The junior officer took a deep breath, and spoke. He picked his words carefully, as though any of them might explode in his mouth and send him reeling headless into the muddy road. ‘Thank you, sir. It just all seems a bit…I mean, we’re supposed to be winning these people over, aren’t we? It seems like all we’re doing is scaring them. Are we…is this the right thing?’
Captain Norr nodded, and took off his gray hat. He turned it in his hands, looked it over. Raindrops beaded on the resistant surface of the fabric, gleamed like pearls in the light of the burning church. ‘That’s a question with more than one answer, son. I’ll give you both and you can integrate them as you like.’ Captain Norr gave his hat a brisk shake and put it back on his head. ‘Officially we are here to free the good people of Atelia from tyranny, religious oppression, and ignorance. You, I, and all of Rahmos want to see a stronger, unified Atelia come from our presence here. Peace in Atelia means a safer world for Rahmos, and our families.’

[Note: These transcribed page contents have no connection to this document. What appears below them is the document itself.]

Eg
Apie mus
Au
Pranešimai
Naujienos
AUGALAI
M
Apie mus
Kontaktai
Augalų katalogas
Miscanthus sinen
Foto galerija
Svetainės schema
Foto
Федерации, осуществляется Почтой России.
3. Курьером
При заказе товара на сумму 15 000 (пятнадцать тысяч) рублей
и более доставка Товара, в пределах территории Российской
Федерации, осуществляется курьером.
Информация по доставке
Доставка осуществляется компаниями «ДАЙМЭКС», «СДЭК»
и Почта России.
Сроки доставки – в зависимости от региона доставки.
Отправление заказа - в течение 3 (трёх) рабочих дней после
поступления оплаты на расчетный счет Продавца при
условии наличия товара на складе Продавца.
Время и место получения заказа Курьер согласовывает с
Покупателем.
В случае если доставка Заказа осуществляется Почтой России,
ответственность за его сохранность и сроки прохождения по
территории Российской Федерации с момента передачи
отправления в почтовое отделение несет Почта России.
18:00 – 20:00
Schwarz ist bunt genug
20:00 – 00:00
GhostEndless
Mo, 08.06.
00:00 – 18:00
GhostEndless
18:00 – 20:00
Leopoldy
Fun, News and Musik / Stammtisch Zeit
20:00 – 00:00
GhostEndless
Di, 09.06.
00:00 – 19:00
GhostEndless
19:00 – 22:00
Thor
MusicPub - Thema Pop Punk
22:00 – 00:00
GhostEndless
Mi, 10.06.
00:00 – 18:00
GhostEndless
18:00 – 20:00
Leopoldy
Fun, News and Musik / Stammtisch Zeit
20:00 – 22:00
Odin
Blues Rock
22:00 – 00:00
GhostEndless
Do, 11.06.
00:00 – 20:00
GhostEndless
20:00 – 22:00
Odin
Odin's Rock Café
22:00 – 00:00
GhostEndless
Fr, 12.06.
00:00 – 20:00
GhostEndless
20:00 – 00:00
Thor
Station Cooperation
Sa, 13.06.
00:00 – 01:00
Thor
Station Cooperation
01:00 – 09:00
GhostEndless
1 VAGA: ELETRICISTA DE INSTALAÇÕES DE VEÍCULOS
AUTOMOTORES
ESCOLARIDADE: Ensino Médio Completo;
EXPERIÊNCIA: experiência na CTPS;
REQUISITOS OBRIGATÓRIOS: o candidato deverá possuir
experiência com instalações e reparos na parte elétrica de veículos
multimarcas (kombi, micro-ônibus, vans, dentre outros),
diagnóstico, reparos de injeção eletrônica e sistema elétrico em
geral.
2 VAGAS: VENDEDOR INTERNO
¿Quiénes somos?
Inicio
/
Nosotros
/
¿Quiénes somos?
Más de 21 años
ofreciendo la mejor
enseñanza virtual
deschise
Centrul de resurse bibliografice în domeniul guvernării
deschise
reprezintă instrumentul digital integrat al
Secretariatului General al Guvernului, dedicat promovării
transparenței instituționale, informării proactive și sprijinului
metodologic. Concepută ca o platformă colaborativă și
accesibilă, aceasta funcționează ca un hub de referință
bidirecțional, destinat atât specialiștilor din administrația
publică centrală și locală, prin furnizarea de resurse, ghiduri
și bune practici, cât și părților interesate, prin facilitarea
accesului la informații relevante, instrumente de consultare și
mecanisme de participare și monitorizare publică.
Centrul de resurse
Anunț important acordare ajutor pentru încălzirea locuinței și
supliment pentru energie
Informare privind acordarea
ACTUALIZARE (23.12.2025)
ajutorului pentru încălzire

He paused to scrape a bit of ooze from his gleaming black boot. It plopped back into the mire and settled there.
‘Unofficially, Atelia is a cesspool and Atelians are the bits bobbing in it. That’s not a problem for us, but this particular cesspool has valuable resources underneath. That wouldn’t be a problem, either, if the bits would bob to one side so we could reach under. They won’t, and that is the problem. Atelians live on top of wealth that they’re too backwards to know what to do with, and too stubborn to hand over to Rahmos.’ Captain Norr paused to let his words sink in, watched the lieutenant’s reaction to them.
‘In other words, they don’t matter. They’re just things that are in the way. That’s the extent of it. If I could make them all disappear by shooting this captive in the face…’ He tapped the barrel of his pistol against the forehead of the man with blood like tears. ‘I’d…well, I’d shoot him in the face.’ He grinned, ruffled the unconscious man’s hair. ‘I may do that anyway.’
‘But enough philosophy. We have work to do.’ Captain Norr holstered his gun and stood, stretching his arms and rolling his shoulders inside his sleek gray uniform. ‘Go back to the market square and make an announcement. Tell the villagers to remain calm. Tell them we’re sweeping their homes for poisons and explosives the Atel have planted, and that they will soon be safe.’
‘Yes sir.’
Captain Norr walked backwards into the small sea of mud and bodies and wounded Atel as he finished giving his orders to the lieutenant. ‘I’m off to get some answers from a particularly difficult Trithinite. So no matter what you do, keep the villagers in the square.’
He turned around to step over a twitching, moaning Atel fighter and swifly walked away, his last sentence echoing in the lieutenant’s ears.
‘We may have to shoot most of them before the night’s over.’